As Grapple Buggy continues to mature in time for a sweet E3 publisher demo, one thing that had to change was the HUD. Originally, I tried a simple, 'futuristic' look that might be something like what the pilots of the buggy were seeing inside:

I pulled those HUD elements directly from screenshots (thus the errant graphics around them). I definitely didn't hate them, but the map in particular was too simple looking, and primarily the theme just didn't seem to perfectly fit the game in particular.


I was difficult to decide to change it but things got a boost when an intern, Justin Kaffenberger, started working on a redo of the map programming. We worked on a new, more organic design for the map layout which then required new graphics for the map and mini-map.

Once the internals of the map started changing, and looking better, I felt inspired to change the main HUD.

I found additional direction playing God of War. Its HUD was in the theme of the game, it wasn't tied to "what Kratos may be seeing". And thus, they have lots of chains, and rocks, and swords and such. I liked that idea and decided to frame all the art with high-res versions of the grappling arms, claws, and gears.

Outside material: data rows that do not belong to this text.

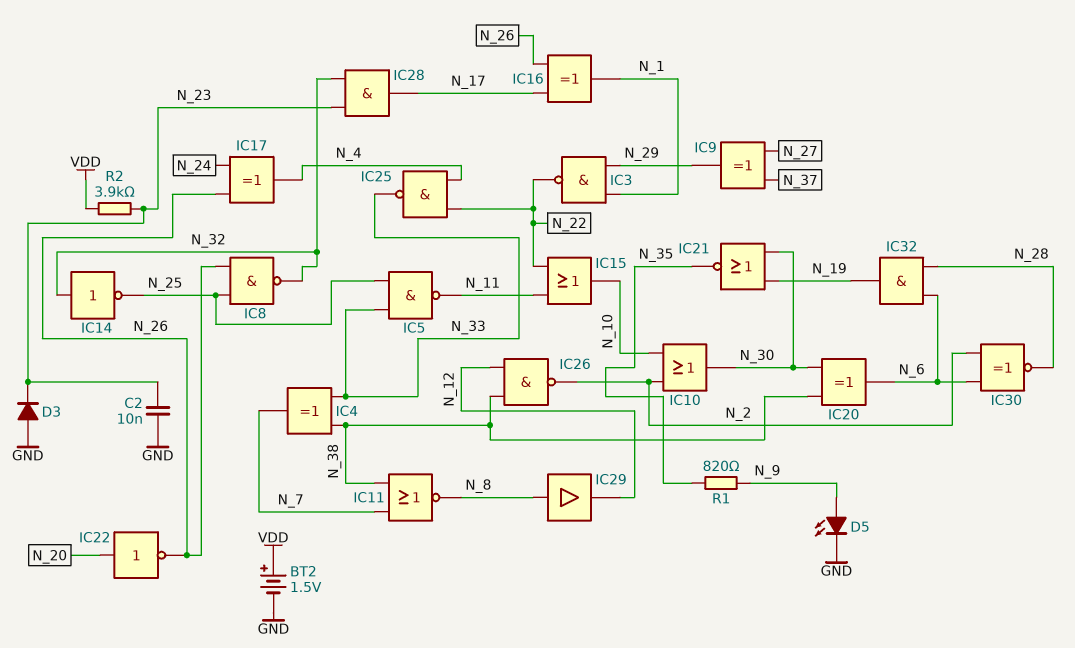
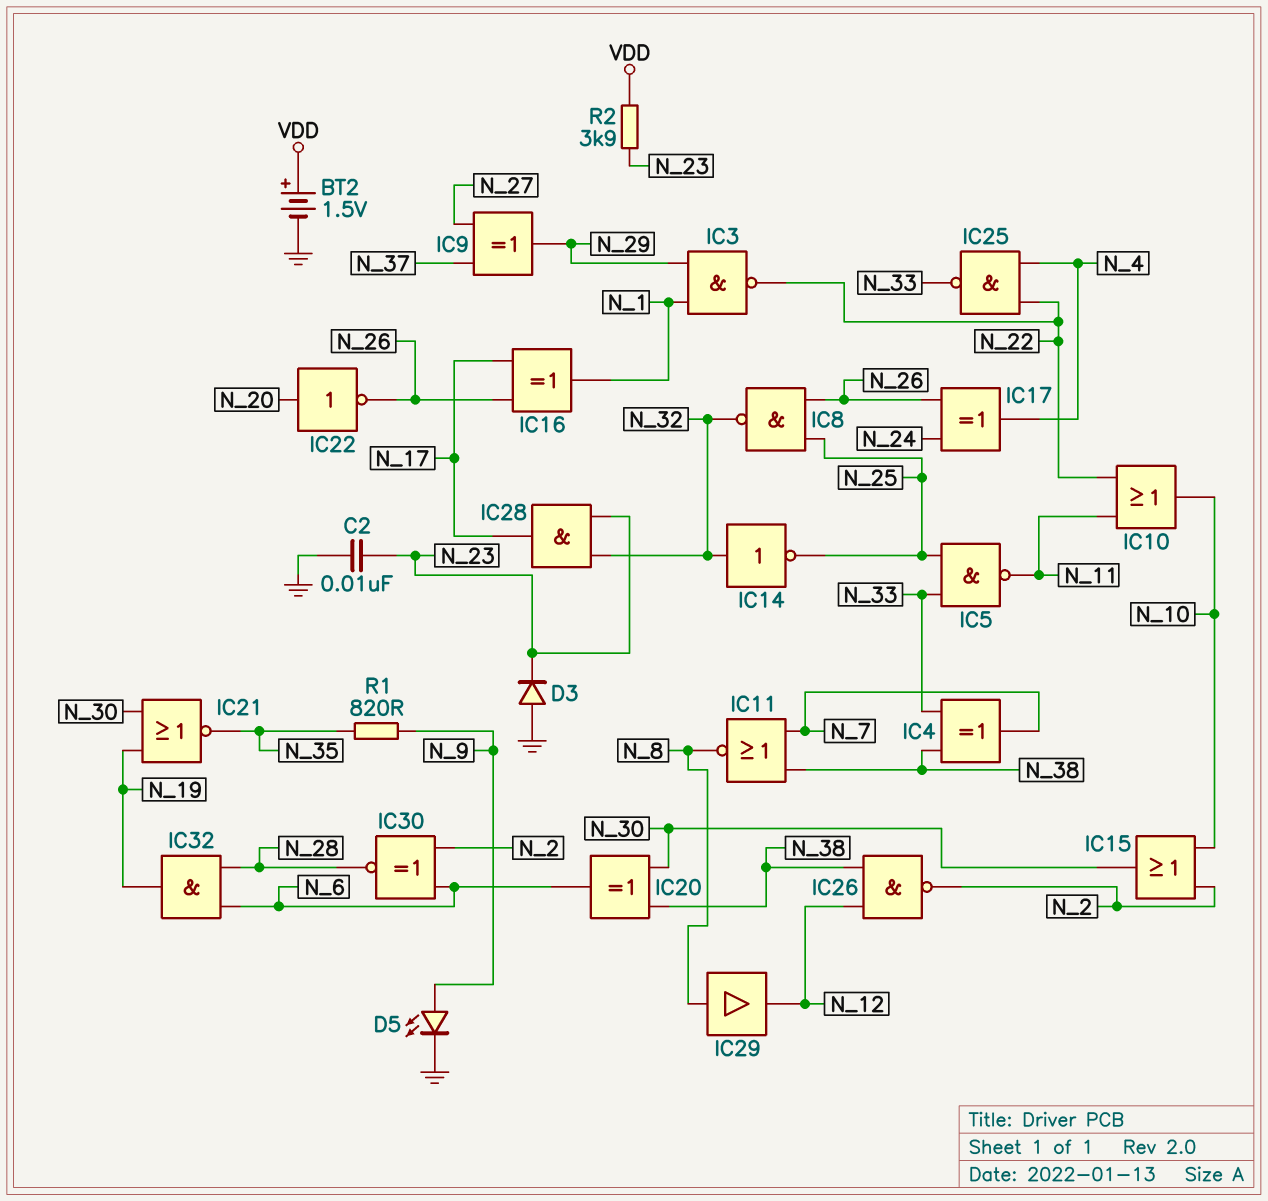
IC10: OR (in N_2, in N_10, out N_30) -> OR (in N_11, in N_22, out N_10)
IC15: OR (in N_11, in N_22, out N_10) -> OR (in N_2, in N_10, out N_30)

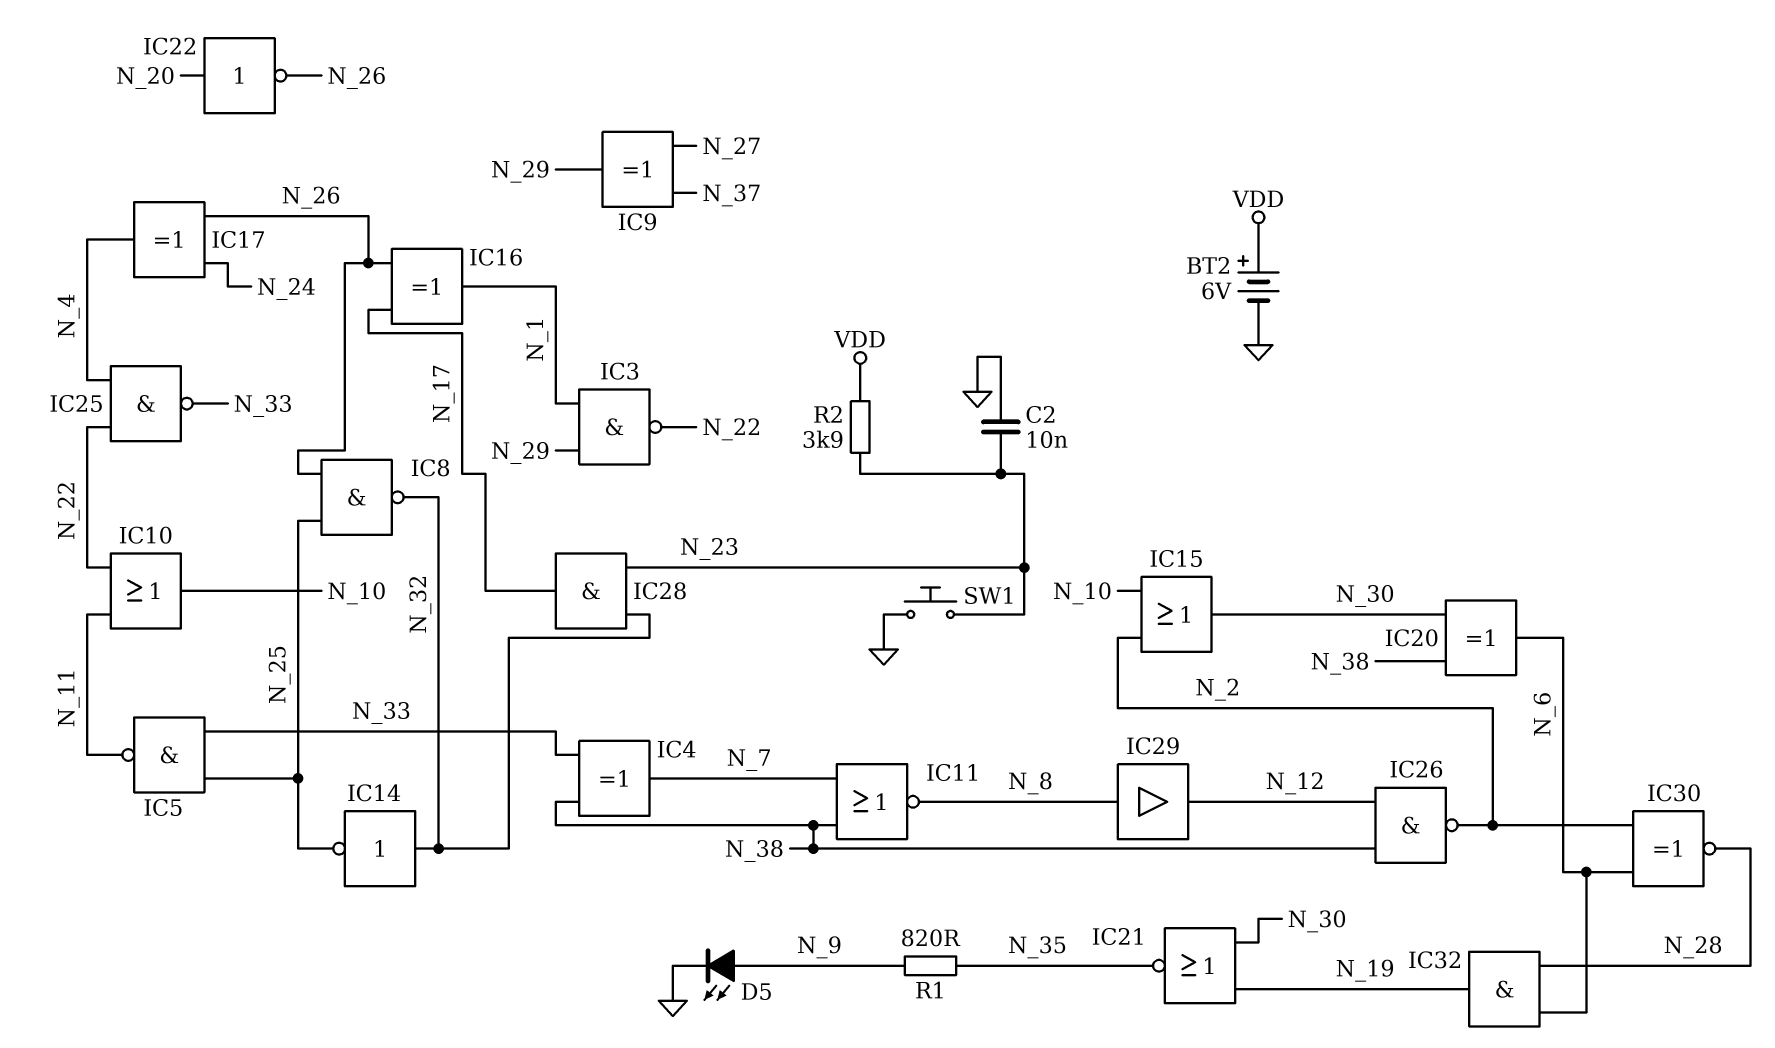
BT2: 1.5V (plus VDD, minus GND) -> 6V (plus VDD, minus GND)
D3: diode (A GND, K N_23) -> none
SW1: none -> button (GND, N_23)

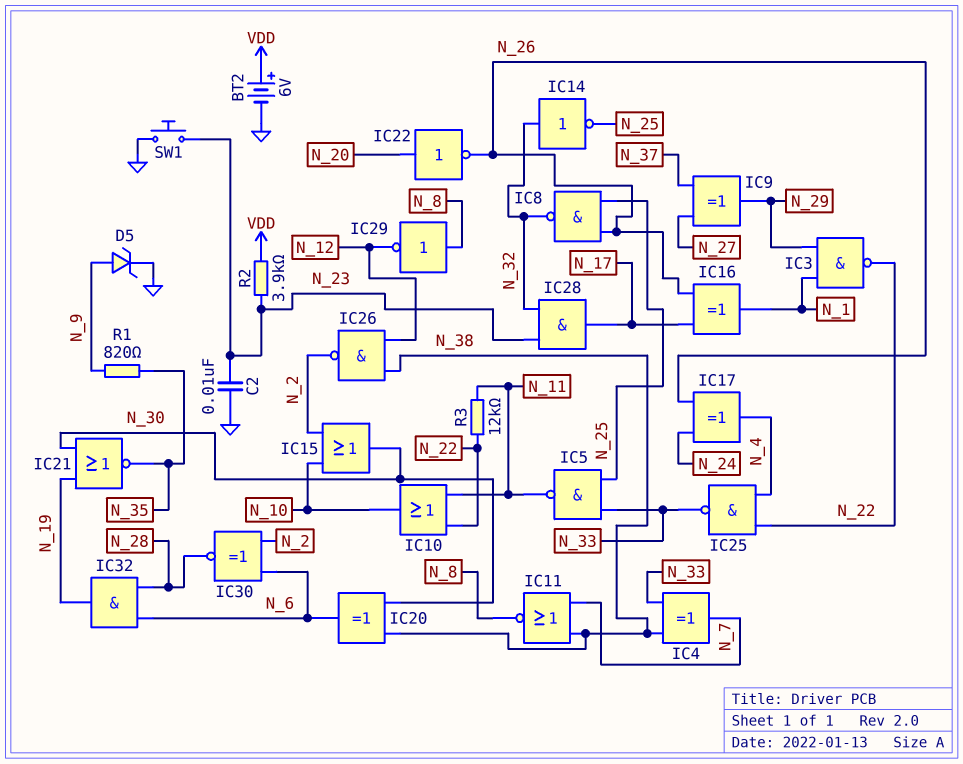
D5: LED (A N_9, K GND) -> zener (A N_9, K GND)
IC29: buffer (in N_8, out N_12) -> NOT (in N_8, out N_12)
R3: none -> 12k (N_11, N_22)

The map itself and all menus are now framed by large metal claws, with gears rotating on the sides.
The actual map reflects the game goals and landscape. Instead of strict "Metroidvania" style cells in a matrix, in which you are supposed to visit each one, now the areas are organic blobs. As you visit an area, those areas are present on your map. Your path is shown by a pulsating trail. There will likely be less backtracking in Grapple Buggy than in Metroid-style games, and it's still simple enough figuring out where to go next. Sprites for save points, level transitions, and powerups are floating on top of the map area shapes.

The graphics may still undergo some change, but so far I like the crisp new look and feel good about finally finding a strong direction for the HUD design.